> Exercise description
Search the records below for the line containing "Qua đêm nay, 5". Output that line and all later lines exactly; output nothing else.

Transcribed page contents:
•••••
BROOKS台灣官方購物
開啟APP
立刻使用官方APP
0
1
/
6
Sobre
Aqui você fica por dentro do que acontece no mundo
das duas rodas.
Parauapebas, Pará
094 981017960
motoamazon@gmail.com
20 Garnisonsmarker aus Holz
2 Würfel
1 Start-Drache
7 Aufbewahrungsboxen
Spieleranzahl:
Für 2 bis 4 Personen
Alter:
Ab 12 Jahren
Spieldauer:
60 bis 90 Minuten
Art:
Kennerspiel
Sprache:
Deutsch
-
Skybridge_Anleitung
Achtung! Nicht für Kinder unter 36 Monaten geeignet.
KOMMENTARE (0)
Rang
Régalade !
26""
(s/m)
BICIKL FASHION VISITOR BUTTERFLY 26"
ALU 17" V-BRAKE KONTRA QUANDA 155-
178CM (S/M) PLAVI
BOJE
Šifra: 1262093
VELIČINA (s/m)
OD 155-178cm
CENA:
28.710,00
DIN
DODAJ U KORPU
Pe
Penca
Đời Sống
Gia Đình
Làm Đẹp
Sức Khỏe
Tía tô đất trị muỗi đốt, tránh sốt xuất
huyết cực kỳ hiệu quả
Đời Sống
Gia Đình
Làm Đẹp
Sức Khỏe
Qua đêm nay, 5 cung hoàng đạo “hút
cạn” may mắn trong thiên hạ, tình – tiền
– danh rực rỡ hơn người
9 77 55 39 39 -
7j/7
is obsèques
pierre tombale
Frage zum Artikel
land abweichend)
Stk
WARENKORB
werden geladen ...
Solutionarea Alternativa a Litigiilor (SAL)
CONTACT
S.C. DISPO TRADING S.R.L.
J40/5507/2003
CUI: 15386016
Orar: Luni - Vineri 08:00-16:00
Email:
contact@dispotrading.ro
•••••
> Response for this exercise
Qua đêm nay, 5 cung hoàng đạo “hút
cạn” may mắn trong thiên hạ, tình – tiền
– danh rực rỡ hơn người
9 77 55 39 39 -
7j/7
is obsèques
pierre tombale
Frage zum Artikel
land abweichend)
Stk
WARENKORB
werden geladen ...
Solutionarea Alternativa a Litigiilor (SAL)
CONTACT
S.C. DISPO TRADING S.R.L.
J40/5507/2003
CUI: 15386016
Orar: Luni - Vineri 08:00-16:00
Email:
contact@dispotrading.ro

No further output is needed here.